Are you selling your business in 2026/27? If so, you pay 18% capital gains tax on the first £1 million of qualifying gain, thanks to Business Asset Disposal Relief (BADR). That is a 2 percentage point saving against the standard 20% rate for higher-rate taxpayers. The BADR rate rose to 18% from 6 April 2026 (having been 14% in 2025/26 and 10% in earlier years), so the headroom is narrower than it once was, but the relief remains meaningful for qualifying owner-manager exits.
BADR applies when you dispose of shares in a personal trading company or sell business assets as a sole trader or partnership. You must have owned the business and been an employee or officer for at least two years before the disposal. The relief is a lifetime allowance: once you have used £1 million of qualifying gains, any further gains are taxed at normal rates. The £1 million limit has been frozen since March 2020, so inflation has already eroded its real value.
A common trap catches owner-managers who hold shares through a nominee or a holding company structure. To qualify, you must hold at least 5% of the ordinary share capital and voting rights directly, and be entitled to at least 5% of distributable profits and assets on a winding up. If you have a separate holding company that owns your trading subsidiary, HMRC may treat that as a disqualifying intermediary. Check your share register now, not the week before exchange.

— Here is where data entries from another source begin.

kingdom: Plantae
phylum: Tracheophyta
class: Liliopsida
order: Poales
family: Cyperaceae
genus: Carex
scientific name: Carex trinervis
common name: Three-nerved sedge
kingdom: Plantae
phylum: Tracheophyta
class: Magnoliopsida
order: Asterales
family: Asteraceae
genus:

Consider a practical example. A software company director sells 100% of her shares for £1.8 million in 2026/27. Her base cost is negligible, so the gain is £1.8 million. After deducting the annual exempt amount of £3,000, the first £1 million of gain is taxed at 18% (BADR, from 6 April 2026) and the remaining £797,000 at 20%. The total CGT bill is £180,000 plus £159,400, equalling £339,400. Without BADR, the entire gain would be taxed at 20%, costing £359,400. The relief saves £20,000. A comparable sale completed before 6 April 2026, when BADR was 14%, would have attracted a bill of £299,400 and saved £60,000.
BADR also covers disposals of goodwill and certain business assets for sole traders and partnerships. But beware: if you sell goodwill to a company you control, the relief is specifically denied. That structure was common before 2015 and HMRC now treats it as a tax avoidance arrangement. You should also note the "significant commercial interdependence" rule if you run multiple businesses through separate companies. HMRC may treat them as a single business for the two-year qualifying period test, which can help or hinder depending on your facts.
From 6 April 2026, the BADR rate is 18% (having risen from 14% in 2025/26). If you are planning an exit, now is the time to review your share structure, ensure you meet the 5% tests, and consider whether a full sale or a staged disposal better suits your tax position. BADR applies only to disposals that transfer control of the whole business, so selling shares in tranches over several years may not qualify.
For UK business owners across all sectors, BADR is the single most powerful tax relief on exit. A properly timed and structured sale can save five figures or more. At 18% in 2026/27, the rate is no longer at its historical low, but the saving against the full 20% rate remains real for qualifying disposals.